Ultrasonography is also helpful in the assessment of the patient with necrotizing fasciitis. Fluid accumulation under in the subcutaneous layers is common and ultrasonography-guided aspiration can be helpful.
Laboratory investigations in patients with necrotizing fasciitis reveal leukocytosis, elevated blood urea nitrogen and reduced serum sodium level. The serum sodium levels can be lower than 135 mmol/L. X-rays studies are helpful in showing the accumulating gas in the infected sites which might be a sign of a possible clostridia-related disease.
Creating a small incision in the skin under anesthesia should show bleeding in normal healthy tissue. In patients with necrotizing fasciitis, this normal bleeding is absent. Instead, a yellowish-green fluid might come out.
Differential diagnoses of TSS include drug toxicities, viral exanthemas’, Rocky Mountain spotted fever, sepsis, and Kawasaki disease. Diagnosis of TSS depends upon constellation of findings and exclusion of other infections (Harrison’s 20/e).
Treatment of Toxic Shock Syndrome and Necrotizing Fasciitis
Treatment of toxic shock syndrome is highly dependent on the adequate and early recognition of the condition followed by the prompt use of appropriate antibiotic therapy.
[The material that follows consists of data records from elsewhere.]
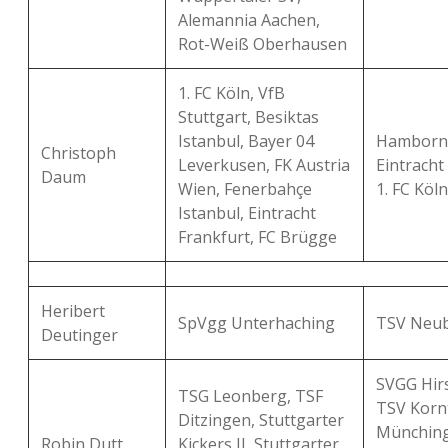
Alemannia Aachen,
Rot-Weiß Oberhausen
1. FC Köln, VfB
Stuttgart, Besiktas
Istanbul, Bayer 04
Hamborn 
Christoph
Leverkusen, FK Austria
Eintracht
Daum
Wien, Fenerbahçe
1. FC Köl
Istanbul, Eintracht
Frankfurt, FC Brügge
Heribert
SpVgg Unterhaching
TSV Neub
Deutinger
SVGG Hir
TSG Leonberg, TSF
TSV Kornt
Ditzingen, Stuttgarter
Münching
Robin Dutt
Kickers II, Stuttgarter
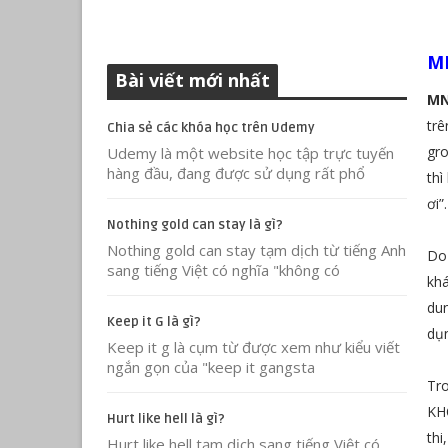
MN
Bài viết mới nhất
M
trê
Chia sẻ các khóa học trên Udemy
gro
Udemy là một website học tập trực tuyến
hàng đầu, đang được sử dụng rất phổ
thì
ơi”.
Nothing gold can stay là gì?
Nothing gold can stay tạm dịch từ tiếng Anh
Do 
sang tiếng Việt có nghĩa "không có
khá
dun
Keep it G là gì?
dụn
Keep it g là cụm từ được xem như kiểu viết
ngắn gọn của "keep it gangsta
Tro
KHÔ
Hurt like hell là gì?
thi
Hurt like hell tạm dịch sang tiếng Việt có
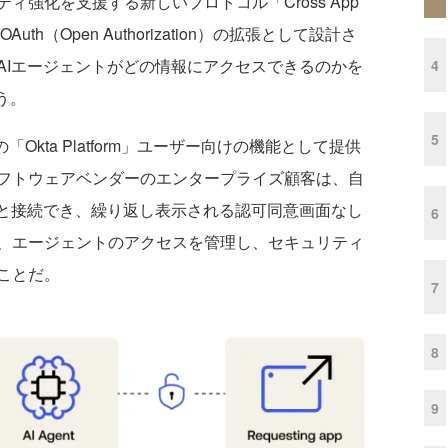
ティ強化を支援する新しいプロトコル「Cross App
th（Open Authorization）の拡張として設計さ
AIエージェントがどの情報にアクセスできるのかを
4
う。
5
Okta Platform」ユーザー向けの機能として提供
フトウェアベンダーのエンタープライズ顧客は、自
タと接続でき、繰り返し表示される認可同意画面なし
6
、エージェントのアクセスを管理し、セキュリティ
ことだ。
7
8
9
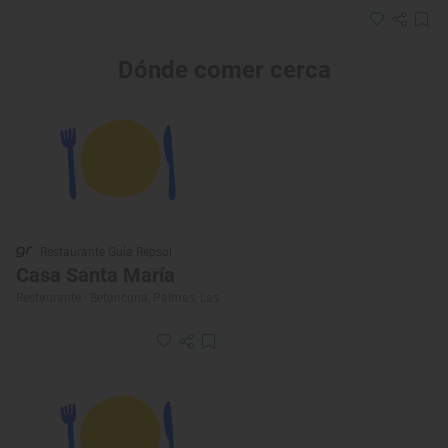
Dónde comer cerca
Restaurante Guía Repsol
Casa Santa María
Restaurante · Betancuria, Palmas, Las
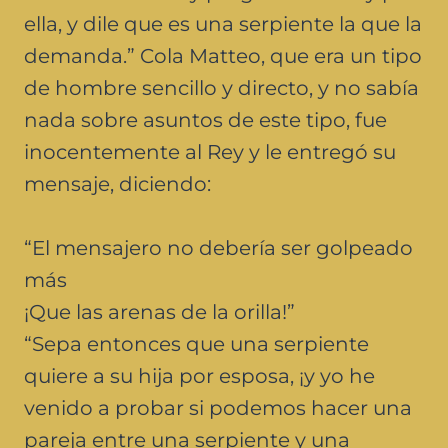
ella, y dile que es una serpiente la que la
demanda.” Cola Matteo, que era un tipo
de hombre sencillo y directo, y no sabía
nada sobre asuntos de este tipo, fue
inocentemente al Rey y le entregó su
mensaje, diciendo:
“El mensajero no debería ser golpeado
más
¡Que las arenas de la orilla!”
“Sepa entonces que una serpiente
quiere a su hija por esposa, ¡y yo he
venido a probar si podemos hacer una
pareja entre una serpiente y una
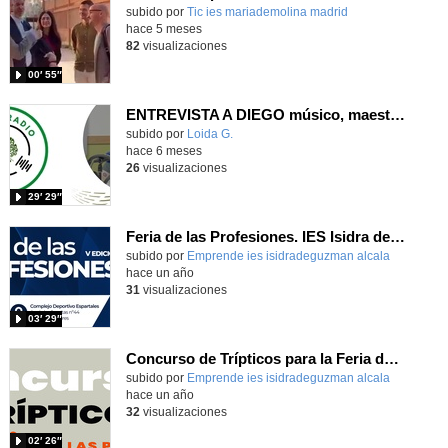
subido por
Tic ies mariademolina madrid
-
hace 5 meses
82
visualizaciones
00′ 55″
ENTREVISTA A DIEGO músico, maestro y guardia civil
Contenido educativo.
subido por
Loida G.
-
hace 6 meses
26
visualizaciones
29′ 29″
Feria de las Profesiones. IES Isidra de Guzmán
Contenido educativo.
subido por
Emprende ies isidradeguzman alcala
-
hace un año
31
visualizaciones
03′ 29″
Concurso de Trípticos para la Feria de las Profesiones
Contenido educativo.
subido por
Emprende ies isidradeguzman alcala
-
hace un año
32
visualizaciones
02′ 26″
In addition to antibiotic therapy, patients with toxic shock syndrome are also known to be in shock and to have multiorgan failure. It was shown that corticosteroids might be helpful in sustaining a response to fluid replacement therapy. The administration of drotrecogin at the first sign of the first organ failure is thought to alter the prognosis. Fluid replacement therapy is indicated even if the patient’s response at first is not optimum.
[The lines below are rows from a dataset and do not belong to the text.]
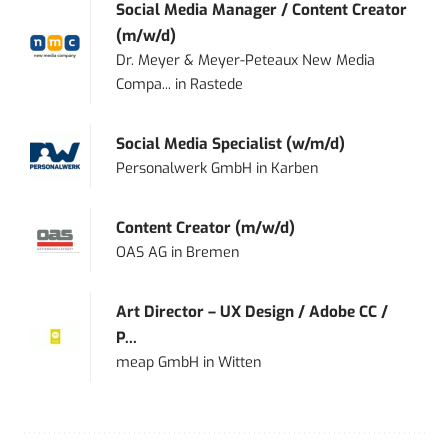
Social Media Manager / Content Creator
(m/w/d)
Dr. Meyer & Meyer-Peteaux New Media
Compa...
in
Rastede
Social Media Specialist (w/m/d)
Personalwerk GmbH
in
Karben
Content Creator (m/w/d)
OAS AG
in
Bremen
Art Director – UX Design / Adobe CC /
P...
meap GmbH
in
Witten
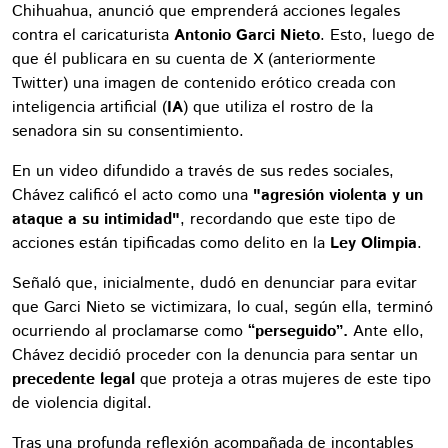
Chihuahua, anunció que emprenderá acciones legales
contra el caricaturista
Antonio Garci Nieto
. Esto, luego de
que él publicara en su cuenta de X (anteriormente
Twitter) una imagen de contenido erótico creada con
inteligencia artificial (
IA
) que utiliza el rostro de la
senadora sin su consentimiento.
En un video difundido a través de sus redes sociales,
Chávez calificó el acto como una
"agresión violenta y un
ataque a su intimidad"
, recordando que este tipo de
acciones están tipificadas como delito en la
Ley Olimpia
.
Señaló que, inicialmente, dudó en denunciar para evitar
que Garci Nieto se victimizara, lo cual, según ella, terminó
ocurriendo al proclamarse como
“perseguido”.
Ante ello,
Chávez decidió proceder con la denuncia para sentar un
precedente legal
que proteja a otras mujeres de este tipo
de violencia digital.
Tras una profunda reflexión acompañada de incontables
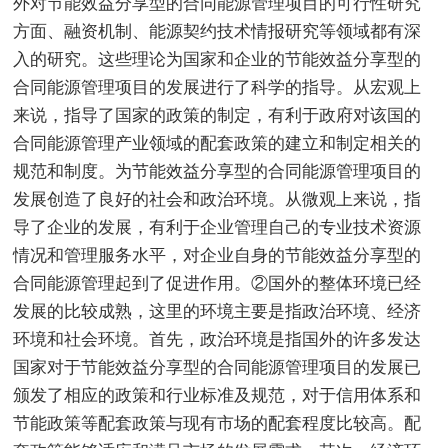
外对节能效益分享型的合同能源管理项目的可行性研究
方面、融资机制、能源契约技术情报研究等领域都有深
入的研究。这些理论为国家和企业的节能效益分享型的
合同能源管理项目的发展进行了科学的指导。从宏观上
来说，指导了国家的政策的制定，有利于政府对该国的
合同能源管理产业领域的配套政策的建立和制定相关的
规范和制度。为节能效益分享型的合同能源管理项目的
发展创造了良好的社会和政治环境。从微观上来说，指
导了企业的发展，有利于企业管理自己的专业技术资源
情况和管理服务水平，对企业自身的节能效益分享型的
合同能源管理起到了促进作用。②国外的整体环境已经
发展的比较成熟，这里的环境主要是指政治环境、经济
环境和社会环境。首先，政治环境是指国外的许多发达
国家对于节能效益分享型的合同能源管理项目的发展已
颁发了相应的政策和行业标准及规范，对于信用体系和
节能政策等配套政策与现有市场的配套程度比较高。配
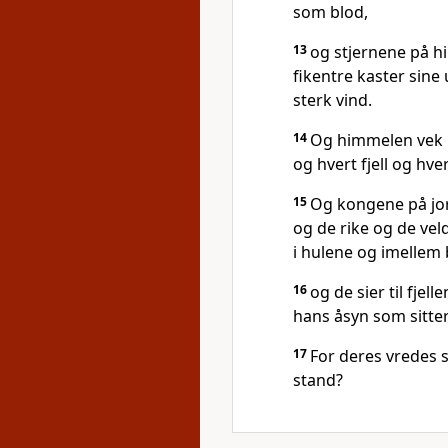
som blod,
13
og stjernene på h
fikentre kaster sine
sterk vind.
14
Og himmelen vek b
og hvert fjell og hver 
15
Og kongene på jo
og de rike og de vel
i hulene og imellem
16
og de sier til fjel
hans åsyn som sitte
17
For deres vredes 
stand?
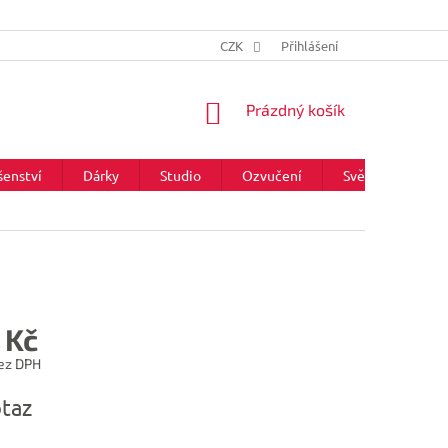
CZK
Přihlášení
NÁKUPNÍ
Prázdný košík
KOŠÍK
šenství
Dárky
Studio
Ozvučení
Světla
Zna
 Kč
ez DPH
taz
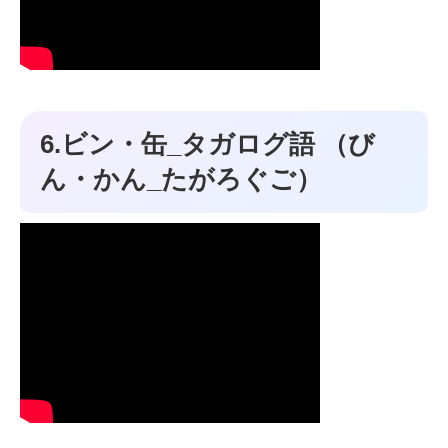
6.ビン・缶_タガログ語 （び
ん・かん_たがろぐご）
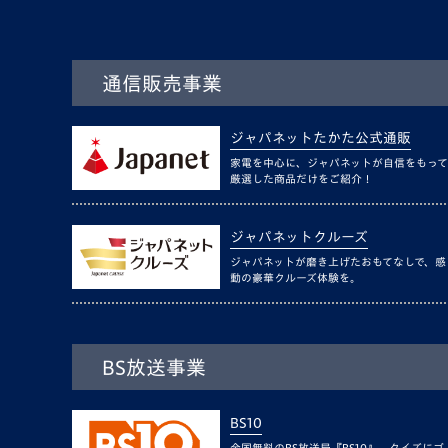
通信販売事業
ジャパネットたかた公式通販
家電を中心に、ジャパネットが自信をもって
厳選した商品だけをご紹介！
ジャパネットクルーズ
ジャパネットが磨き上げたおもてなしで、感
動の豪華クルーズ体験を。
BS放送事業
BS10
全国無料のBS放送局『BS10』。クイズにゴ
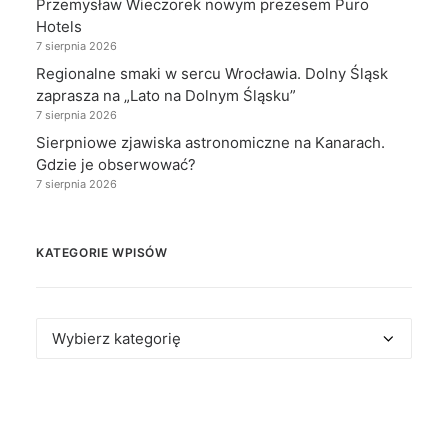
Przemysław Wieczorek nowym prezesem Puro
Hotels
7 sierpnia 2026
Regionalne smaki w sercu Wrocławia. Dolny Śląsk
zaprasza na „Lato na Dolnym Śląsku”
7 sierpnia 2026
Sierpniowe zjawiska astronomiczne na Kanarach.
Gdzie je obserwować?
7 sierpnia 2026
KATEGORIE WPISÓW
Kategorie
wpisów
Patients with group A streptococcus toxic shock syndrome should receive clindamycin intravenously. Clindamycin is recommended because it is a protein synthesis inhibitor and reduces the production of pyrogenic exotoxin. The differentiation between group A streptococci and staphylococcus infection takes time, therefore, the co-administration of a penicillin with a beta-lactamase resistant antimicrobial. Nafcillin, oxacillin and first generation cephalosporins are good options here.
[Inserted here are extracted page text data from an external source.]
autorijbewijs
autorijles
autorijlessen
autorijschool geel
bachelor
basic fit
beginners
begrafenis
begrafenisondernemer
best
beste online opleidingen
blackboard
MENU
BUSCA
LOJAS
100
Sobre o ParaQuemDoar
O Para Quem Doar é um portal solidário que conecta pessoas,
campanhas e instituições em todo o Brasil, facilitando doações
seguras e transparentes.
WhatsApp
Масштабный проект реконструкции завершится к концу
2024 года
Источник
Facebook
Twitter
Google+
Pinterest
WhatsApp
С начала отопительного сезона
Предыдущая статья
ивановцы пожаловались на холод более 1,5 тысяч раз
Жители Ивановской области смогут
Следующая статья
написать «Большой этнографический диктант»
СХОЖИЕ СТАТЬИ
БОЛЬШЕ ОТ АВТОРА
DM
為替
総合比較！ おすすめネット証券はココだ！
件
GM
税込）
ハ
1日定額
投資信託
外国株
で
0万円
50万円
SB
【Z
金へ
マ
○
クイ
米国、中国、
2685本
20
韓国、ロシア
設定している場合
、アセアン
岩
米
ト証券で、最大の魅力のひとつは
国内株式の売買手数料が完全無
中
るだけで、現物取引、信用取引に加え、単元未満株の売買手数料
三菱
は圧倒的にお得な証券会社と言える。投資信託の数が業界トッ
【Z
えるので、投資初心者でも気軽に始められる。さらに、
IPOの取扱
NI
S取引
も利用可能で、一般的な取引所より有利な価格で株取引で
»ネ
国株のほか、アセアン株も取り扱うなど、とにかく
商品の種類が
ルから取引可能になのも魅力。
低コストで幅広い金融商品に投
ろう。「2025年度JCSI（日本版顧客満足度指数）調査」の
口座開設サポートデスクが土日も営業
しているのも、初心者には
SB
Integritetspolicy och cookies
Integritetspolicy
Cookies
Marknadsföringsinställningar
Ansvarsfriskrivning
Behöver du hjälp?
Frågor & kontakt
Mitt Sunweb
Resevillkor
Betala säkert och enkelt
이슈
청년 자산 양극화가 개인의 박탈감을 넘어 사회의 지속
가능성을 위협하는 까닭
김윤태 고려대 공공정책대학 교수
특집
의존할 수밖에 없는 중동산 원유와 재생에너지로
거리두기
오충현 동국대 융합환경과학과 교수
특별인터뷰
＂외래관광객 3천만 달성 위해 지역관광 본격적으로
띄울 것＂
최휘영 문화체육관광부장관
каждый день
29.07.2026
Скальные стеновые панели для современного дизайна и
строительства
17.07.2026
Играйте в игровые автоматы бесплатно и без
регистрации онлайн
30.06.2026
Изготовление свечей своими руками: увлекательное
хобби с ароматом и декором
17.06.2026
In addition to the adequate antibiotic therapy for toxic shock syndrome, the original focus of the infection should be examined and treated. For instance, surgical wounds should be cleaned, tampons should be removed and patients with severe skin infections should undergo surgical debridement.
The first step in the management of the necrotizing fasciitis patient is to understand that this condition is a life-threatening emergency and that team work is needed. The patient should be admitted to the surgical department and extensive surgical debridement procedures should be started. Tissue debridement should be started and not stopped until tissue necrosis stops. Amputation of a limb or removal of a single organ might be needed in some cases to control the spread of the disease.
Antibiotic therapy is also important in the management of these patients. Penicillin G combined with an aminoglycoside seems like a good option. Unfortunately, most patients have renal failure, hence the use of aminoglycosides is usually not recommended. In that case, clindamycin should be used.
The use of hyperbaric oxygen therapy should be encouraged only if it is available in the treating hospital because treatment delay and patient’s transfer increase mortality. Some scholars suggest the use of clindamycin as first line therapy in the management of necrotizing fasciitis.
Once the procedure of surgical debridement is finished, the decision to plan surgical reconstruction should be started.
Patients with necrotizing fasciitis are also severely dehydrated and adequate fluid replacement therapy is usually indicated. Intravenous immunoglobulins have been used with some success in necrotizing fasciitis and streptococcal toxic shock syndrome.